MATERIAL FOR THIS TASK —
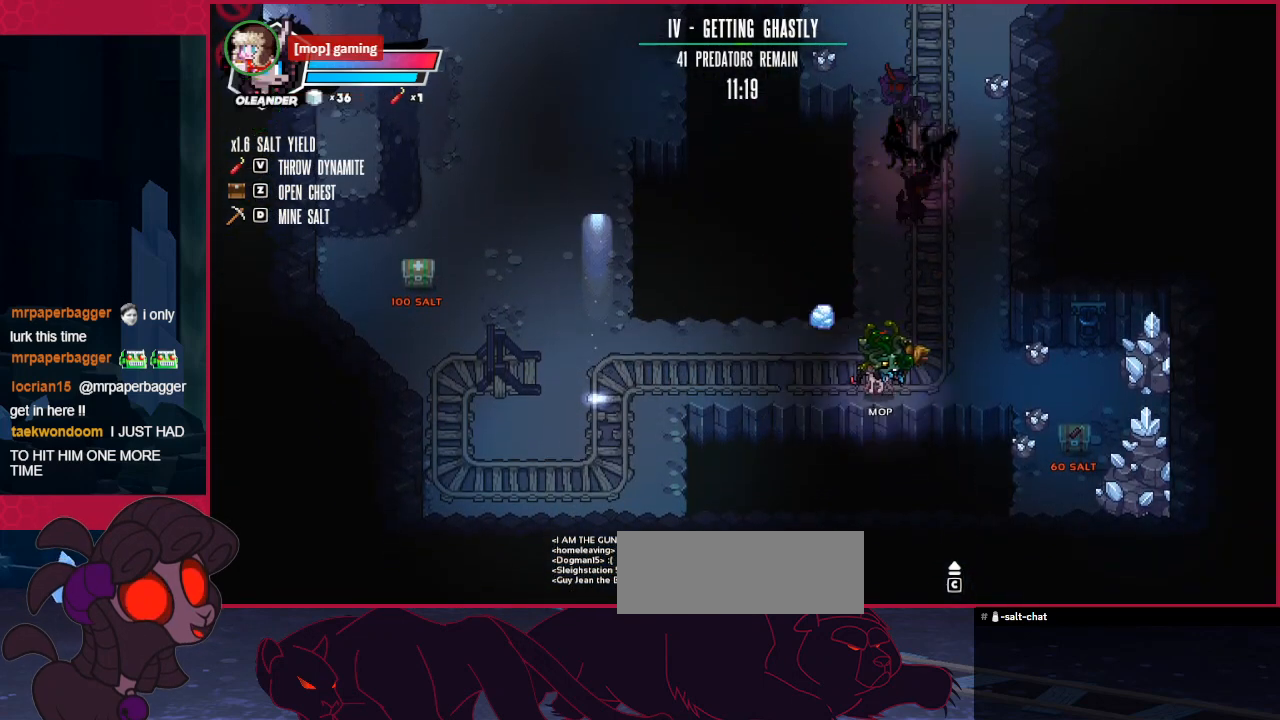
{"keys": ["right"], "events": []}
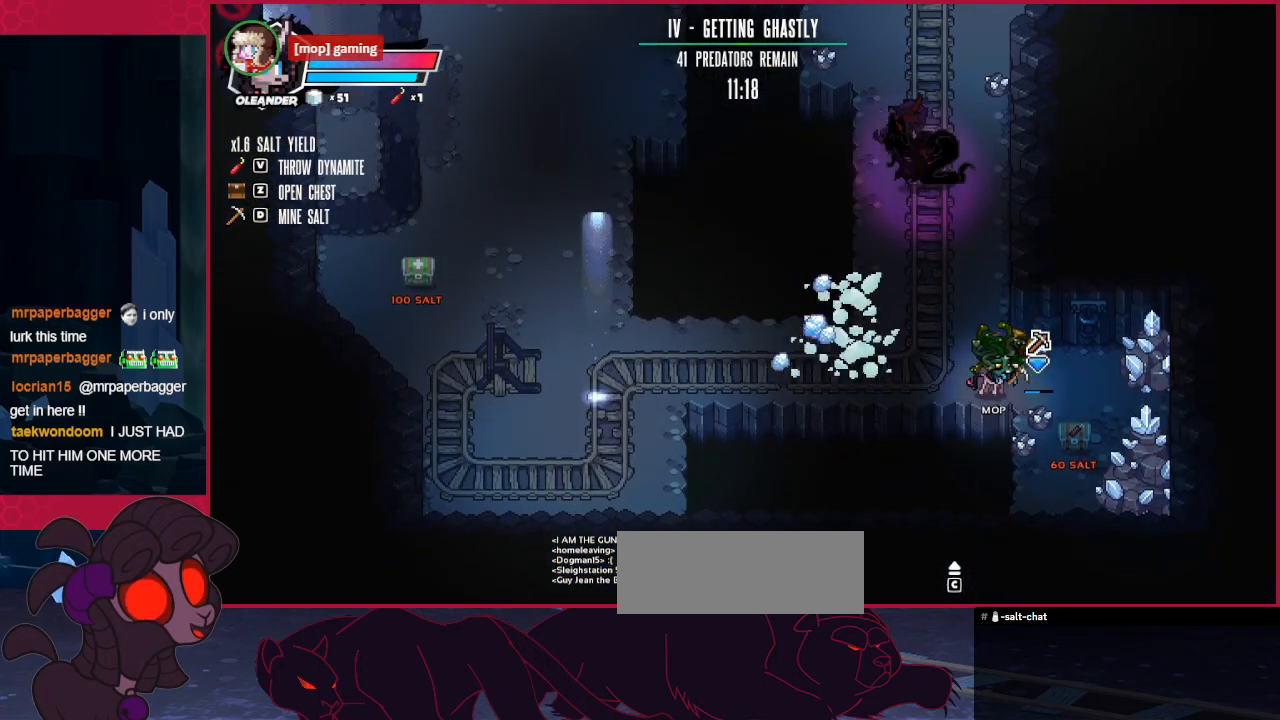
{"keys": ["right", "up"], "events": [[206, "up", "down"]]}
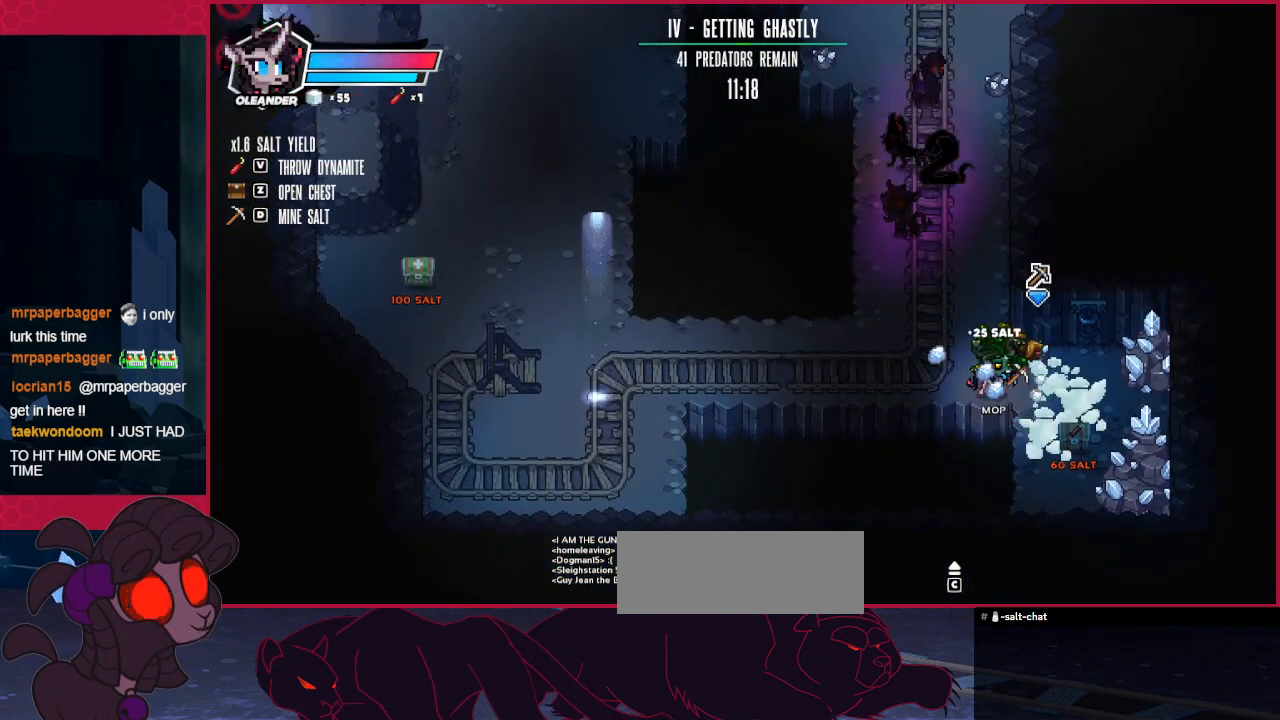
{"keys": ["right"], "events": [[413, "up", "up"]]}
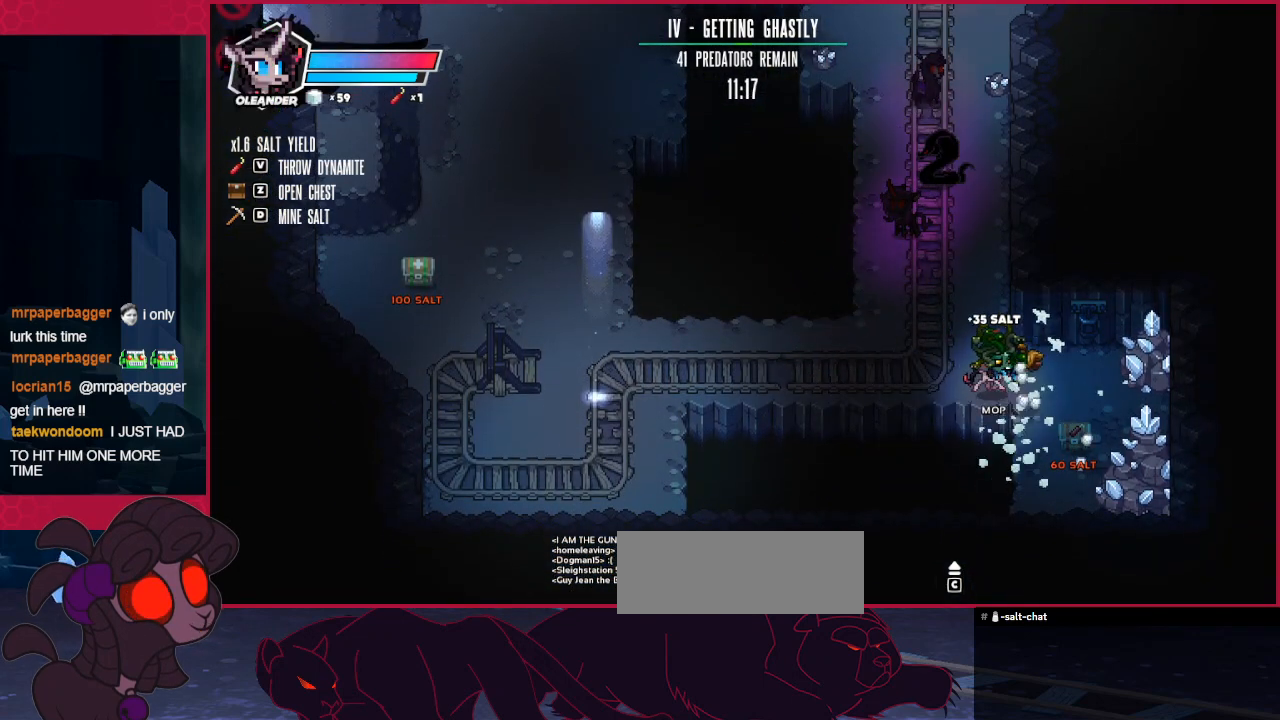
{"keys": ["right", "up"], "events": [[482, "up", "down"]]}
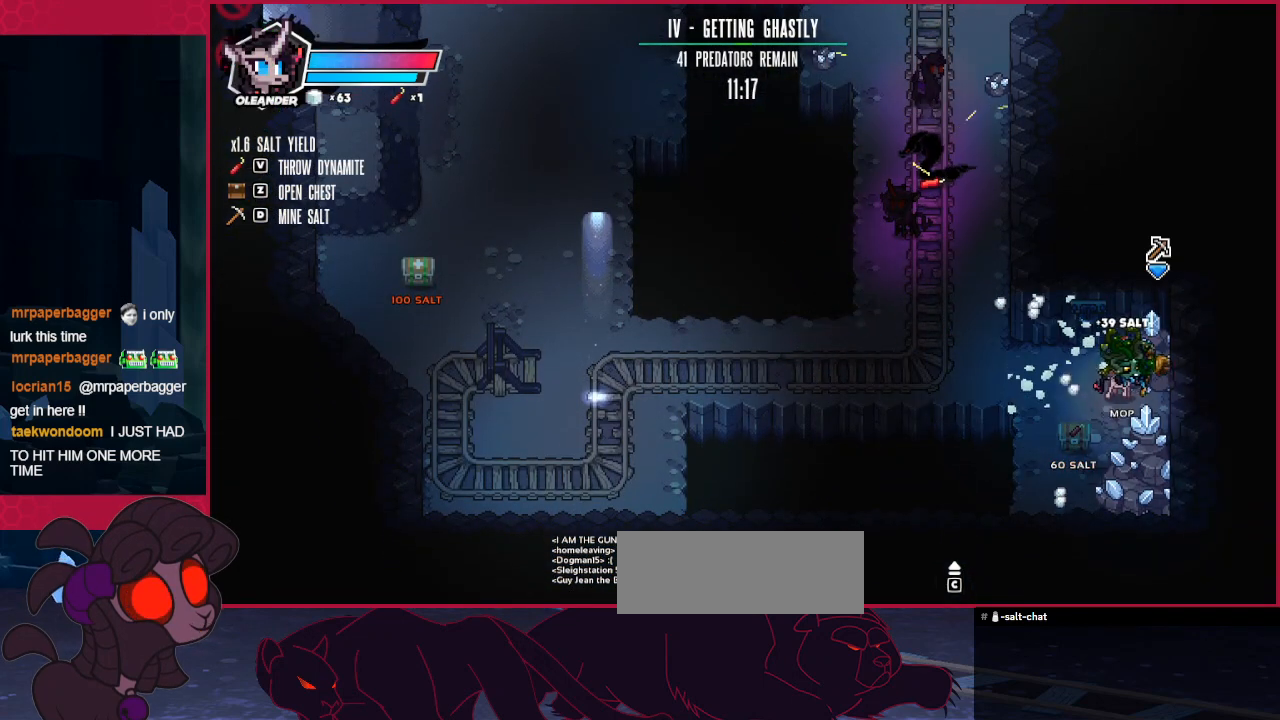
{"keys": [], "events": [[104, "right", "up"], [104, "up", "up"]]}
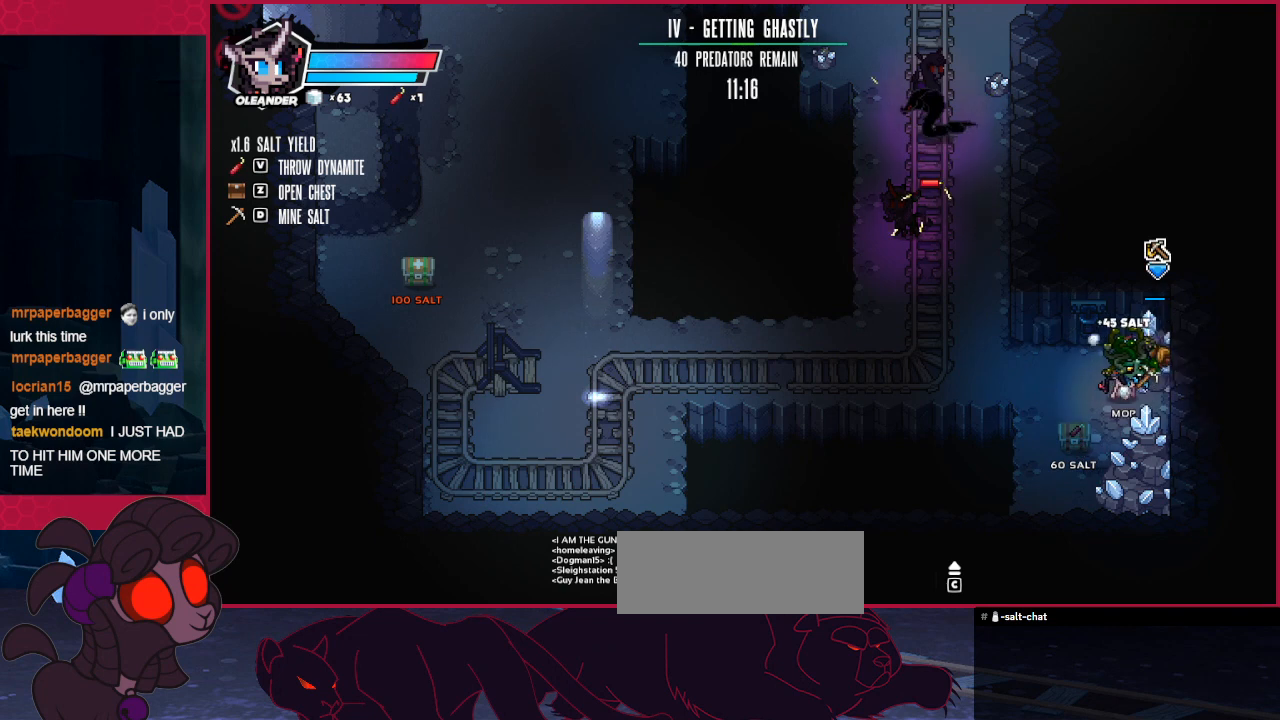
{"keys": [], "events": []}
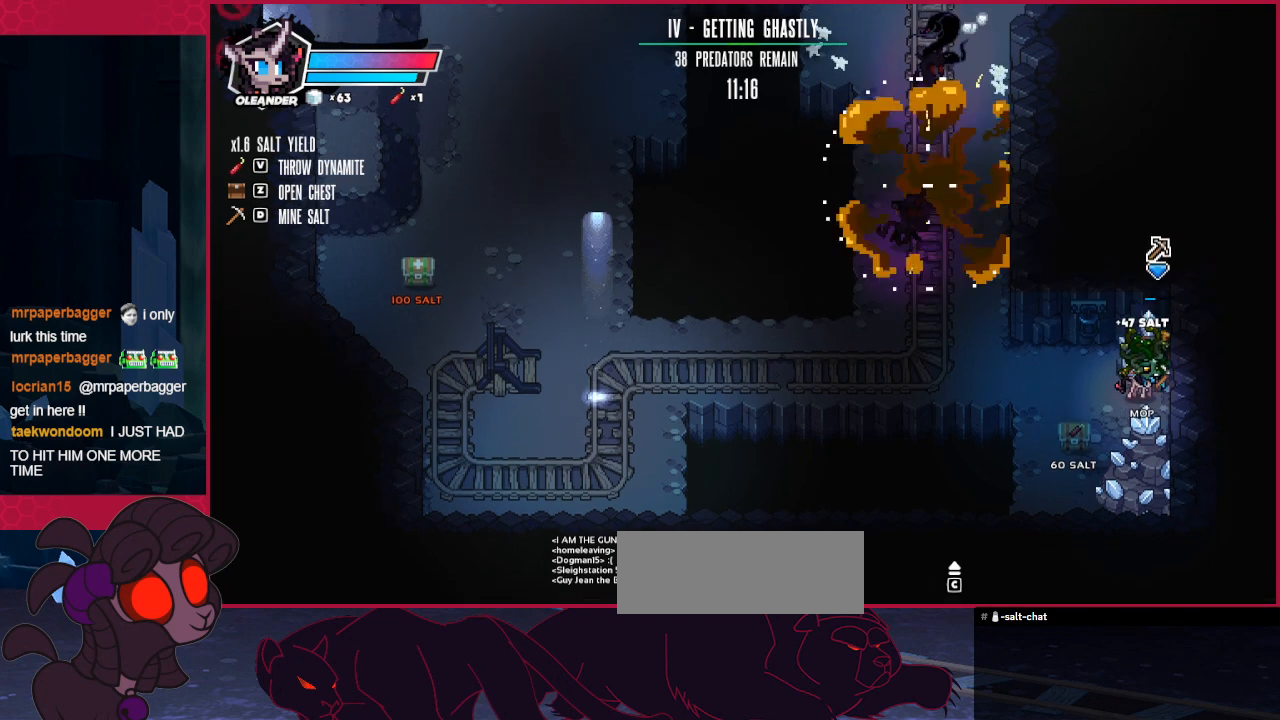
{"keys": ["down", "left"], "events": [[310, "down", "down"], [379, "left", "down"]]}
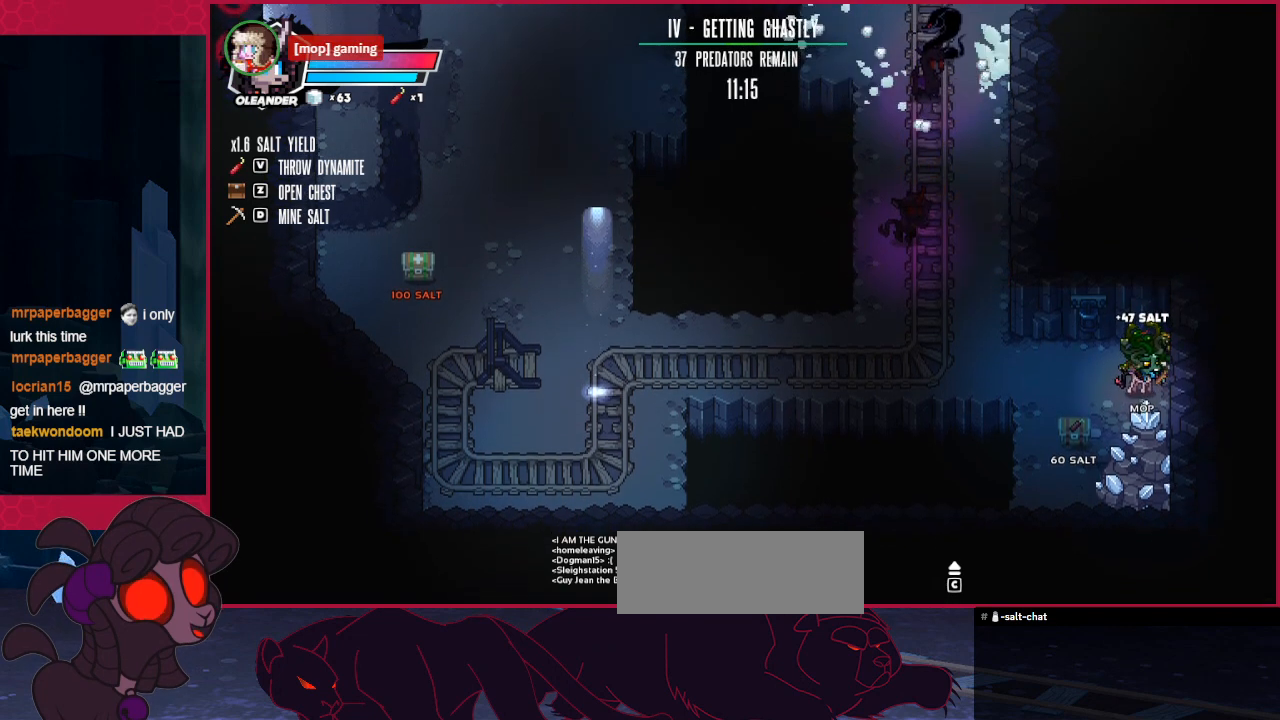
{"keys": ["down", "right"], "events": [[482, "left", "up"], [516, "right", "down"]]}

ACTIVITY — Copy each entry above exactly; drop the pictures.

SOLUTION TO THE PROBLEM —
{"keys": ["right"], "events": []}
{"keys": ["right", "up"], "events": [[206, "up", "down"]]}
{"keys": ["right"], "events": [[413, "up", "up"]]}
{"keys": ["right", "up"], "events": [[482, "up", "down"]]}
{"keys": [], "events": [[104, "right", "up"], [104, "up", "up"]]}
{"keys": [], "events": []}
{"keys": ["down", "left"], "events": [[310, "down", "down"], [379, "left", "down"]]}
{"keys": ["down", "right"], "events": [[482, "left", "up"], [516, "right", "down"]]}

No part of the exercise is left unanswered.